When it comes to DNA analysis, large-scale pattern matching algorithms are constantly being refined to add a performance and efficiency boost to speed the time to result and accordingly, the practical implementation of fast analysis for more accurate, timely, personalized medical care and research.
Such pattern recognition algorithms are central to understanding the key differences and evolutionary influences behind samples, but require very large comparative efforts—a task that is both data and compute-intensive. Although CPU-only systems have a very strong foothold in the DNA sequencing and analysis field, over the years there has been a wealth of research around the viability of using both high-end CPUs coupled with accelerators to speed the DNA sequencing pipeline.
For instance, there have been many studies offering benchmarks and performance assessments for refining DNA sequencing models to fit the CUDA platform for an NVIDIA GPU boost with success. But oddly enough, even though the Intel Xeon Phi coprocessor has risen through the supercomputing ranks to be a comparable accelerator option for demanding workloads, there is relatively little about its use for genome analysis, despite the fact that there are algorithms that are already well-suited for it on the pattern matching front.
On that note, pattern matching has historically been considered a solid fit for GPU acceleration, with some algorithms getting well over 30X to over 100X the performance of their sequential code kin. As described here in the context of pattern matching for deep packet inspection at a 30X boost, or here for actual DNA sequence pattern matching for nearly 100X, pattern matching has many use cases that map well to the GPU. So why is there comparatively little in the way on this for the Xeon Phi, which has been designed with architectural features to make it a perfect fit as well?
This is one of the questions a Swedish team set about to answer in their evaluations of Xeon Phi over standard CPU for genetic pattern matching. Among such codes for genetic pattern matching is a finite automata-based parallel algorithm, which was modified to exploit both the SIMD and thread-level parallelism inherent to the Xeon Phi. Following work on the algorithm, they were able to show up to a 10X improvement over the sequential implementation on a Xeon E5-series processor for DNA pattern matching across tests using human and other animal DNA.
“With respect to the SIMD parallelism, the algorithm implementation uses the potential of 512-bit vector registers of the Intel Xeon Phi architecture for the transition function of the algorithm,” they note. Furthermore, there are several optimizations within the algorithm to boost performance that are detailed in the full paper. Interestingly, the best scalability the team observed among the different DNA types used for the benchmark (which included chicken, turkey, dog, cat, and others) was with the human sequence, which was the largest used in the experiment.

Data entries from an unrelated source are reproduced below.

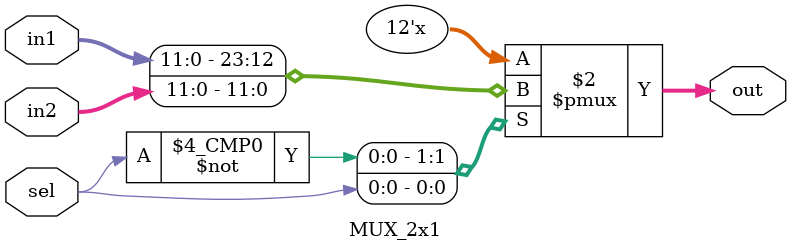
<source format=v>
module MUX_2x1 #(parameter  data_width=12) 
(
    input   wire [data_width-1:0]          in1,
    input   wire [data_width-1:0]          in2,
    input   wire                           sel,
    output  reg  [data_width-1:0]          out
);

always @(*) 
 begin
   case (sel)
        1'b0: out=in1;
        1'b1: out=in2;
     default: out=in1;
        
   endcase    
 end   
endmodule
</source>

This is where the 10X speedup was observed using 240 threads (compared to a sequential version running on a Xeon E5-series processor. As one might imagine, the next generation Knights Landing processor—the extension to the Xeon Phi set to come out next year—will provide an even greater potential boost, which the researchers say is their next target for future benchmarks.
The real question this research generates is why there are not more research results for the Xeon Phi for genomics analysis and related pattern matching algorithms. One can assume that with the launch of the Knights Landing chips a fresh wave of benchmarks and use cases will occur, but there is no comparison between the volume of GPU to Xeon Phi research in genomics in particular.

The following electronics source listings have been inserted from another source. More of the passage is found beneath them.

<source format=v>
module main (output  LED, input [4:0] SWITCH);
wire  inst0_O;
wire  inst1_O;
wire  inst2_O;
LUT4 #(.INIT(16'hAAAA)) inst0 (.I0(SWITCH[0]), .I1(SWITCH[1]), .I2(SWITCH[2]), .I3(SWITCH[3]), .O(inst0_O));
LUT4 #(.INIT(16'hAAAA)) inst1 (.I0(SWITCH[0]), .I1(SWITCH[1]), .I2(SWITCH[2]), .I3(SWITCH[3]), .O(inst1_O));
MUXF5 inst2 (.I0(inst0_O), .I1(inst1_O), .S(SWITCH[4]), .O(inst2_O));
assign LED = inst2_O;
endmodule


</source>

As The Next Platform reported earlier in the summer, the Knights Landing chip is expected to deliver at least 3 teraflops of double-precision floating point performance and twice that at single performance – that predictability will be a big asset, because GPU accelerators often are better at DP or SP, depending on the make and model. It is not clear what clock speeds or how many cores will be active to attain this performance level with Knights Landing, and it is quite possible Intel itself is not sure yet. It will also have up to 16 GB of high bandwidth memory (HBM) on the package (the near memory) and another 384 GB of DDR4 memory (this is the far memory) for data and applications to frolic in. The DDR4 memory will deliver 90 GB/sec of bandwidth into and out of the Knights Landing’s cores, which have two vector math units each, and the near HBM memory will deliver more than 400 GB/sec of memory bandwidth.

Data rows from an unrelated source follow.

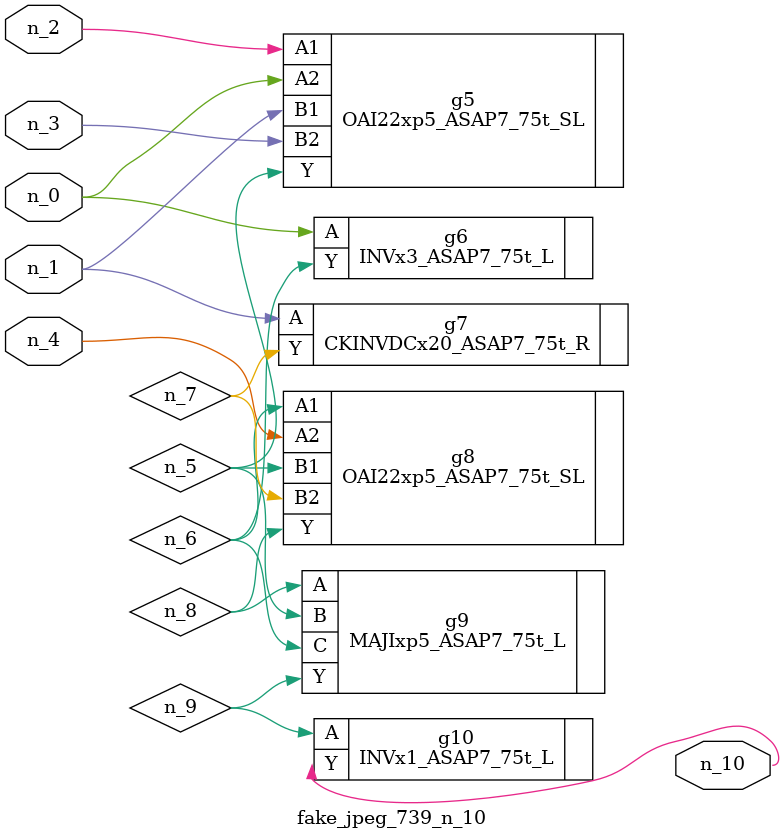
<source format=v>
module fake_jpeg_739_n_10 (n_3, n_2, n_1, n_0, n_4, n_10);

input n_3;
input n_2;
input n_1;
input n_0;
input n_4;

output n_10;

wire n_8;
wire n_9;
wire n_6;
wire n_5;
wire n_7;

OAI22xp5_ASAP7_75t_SL g5 ( 
.A1(n_2),
.A2(n_0),
.B1(n_1),
.B2(n_3),
.Y(n_5)
);

INVx3_ASAP7_75t_L g6 ( 
.A(n_0),
.Y(n_6)
);

CKINVDCx20_ASAP7_75t_R g7 ( 
.A(n_1),
.Y(n_7)
);

OAI22xp5_ASAP7_75t_SL g8 ( 
.A1(n_6),
.A2(n_4),
.B1(n_5),
.B2(n_7),
.Y(n_8)
);

MAJIxp5_ASAP7_75t_L g9 ( 
.A(n_8),
.B(n_5),
.C(n_6),
.Y(n_9)
);

INVx1_ASAP7_75t_L g10 ( 
.A(n_9),
.Y(n_10)
);


endmodule
</source>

This will no doubt lead to a much bigger leap in application performance than the move from the current 61-core Xeon Phi cards, which were rated at a little more than 1 teraflops at double precision, to the Knights Landings, which have triple that raw floating point performance. With the processor and co-processor together at last, the use cases and research that did not emerge strongly for the first generation Phi could be overwhelming once in production.